This is homework so no answers please
Problem: Find distribution of $(B_{1}(T_{a}),B_{2}(T_{a}))$, where $T_{a}=inf_{t\geq 0}\{B_{2}(t)=a\}$
Any mistakes:
$T_{a}=inf_{t\geq 0}\{B_{2}(t)=a\}$ has distribution $p_{T(a)}(s):= \frac{a}{\sqrt{2\pi s^{3}}}e^{-\frac{a^{2}}{2s}}$ (shown before) and so all we need is $B_{1}(T_{a})$.
Since the Brownian motion's coordinates are independent,the stopping time $T_{a}$ is independent of $B_{1}(t)$ and so the density of $B_{1}(T_{a})$ will only depend on the y-variable.
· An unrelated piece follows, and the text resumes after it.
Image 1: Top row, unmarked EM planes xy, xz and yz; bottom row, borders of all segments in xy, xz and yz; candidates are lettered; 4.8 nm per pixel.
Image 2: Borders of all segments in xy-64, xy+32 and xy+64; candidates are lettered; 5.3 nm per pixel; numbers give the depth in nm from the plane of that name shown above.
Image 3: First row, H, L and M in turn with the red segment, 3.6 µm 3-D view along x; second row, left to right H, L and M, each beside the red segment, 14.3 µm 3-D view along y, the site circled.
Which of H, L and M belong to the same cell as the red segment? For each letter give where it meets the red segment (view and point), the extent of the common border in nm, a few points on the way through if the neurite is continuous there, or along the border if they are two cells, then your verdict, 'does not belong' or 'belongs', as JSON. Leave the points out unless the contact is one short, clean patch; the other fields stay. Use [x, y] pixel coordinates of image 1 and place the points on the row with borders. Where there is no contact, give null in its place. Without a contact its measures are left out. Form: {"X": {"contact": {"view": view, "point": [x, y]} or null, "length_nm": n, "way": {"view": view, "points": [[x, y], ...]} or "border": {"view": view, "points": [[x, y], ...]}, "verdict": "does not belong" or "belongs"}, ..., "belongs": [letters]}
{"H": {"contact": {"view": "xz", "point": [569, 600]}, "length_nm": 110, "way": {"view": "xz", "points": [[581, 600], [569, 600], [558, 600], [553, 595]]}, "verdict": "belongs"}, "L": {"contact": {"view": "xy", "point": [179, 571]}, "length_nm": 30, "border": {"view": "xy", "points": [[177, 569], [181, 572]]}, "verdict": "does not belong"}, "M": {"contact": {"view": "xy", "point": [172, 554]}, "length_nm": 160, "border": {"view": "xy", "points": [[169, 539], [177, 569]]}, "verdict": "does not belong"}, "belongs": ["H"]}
$p_{B_{1}(T_{a}) }(y)=\int_{0}^{\infty}p_{T(a)}(s)p_{B_{1}}(y,s)ds=\int_{0}^{\infty}\frac{a}{\sqrt{2\pi s^{3}}}e^{-\frac{a^{2}}{2s}}\frac{1}{\sqrt{2\pi s}}e^{-\frac{y^{2}}{2s}}ds=$
$\stackrel{u=\frac{a^{2}+y^{2}}{2s}}{=}\frac{a}{\pi}\int_{0}^{\infty}\frac{e^{-u}}{a^{2}+y^{2}}du=\frac{a}{\pi(a^{2}+y^{2})}$.
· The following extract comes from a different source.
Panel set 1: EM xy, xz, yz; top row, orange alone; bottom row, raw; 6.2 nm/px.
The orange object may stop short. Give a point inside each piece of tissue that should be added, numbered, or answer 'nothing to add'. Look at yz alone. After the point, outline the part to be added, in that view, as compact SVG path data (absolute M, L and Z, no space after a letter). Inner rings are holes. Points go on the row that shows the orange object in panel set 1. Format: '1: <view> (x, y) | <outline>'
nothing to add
Then for $(B_{1}(T_{a}),B_{2}(T_{a}))$ the joint distribution will be:...
That takes some thought because the coordinates are not independent and so ,I think, there is not a unique choice for a joint distribution. Right?
By definition, $B_2(T_a)=a$ almost surely hence $(B_1(T_a),B_2(T_a))$ is on the line $D_a=\mathbb R\times\{a\}$ almost surely. Since $\mathrm{Leb}_2(D_a)=0$, the distribution of $(B_1(T_a),B_2(T_a))$ has no density (with respect to $\mathrm{Leb}_2$).
Note that $B_1(T_a)$ and $B_2(T_a)$ are independent since, once again, $B_2(T_a)=a$ almost surely and almost surely constant random variables are independent of everything.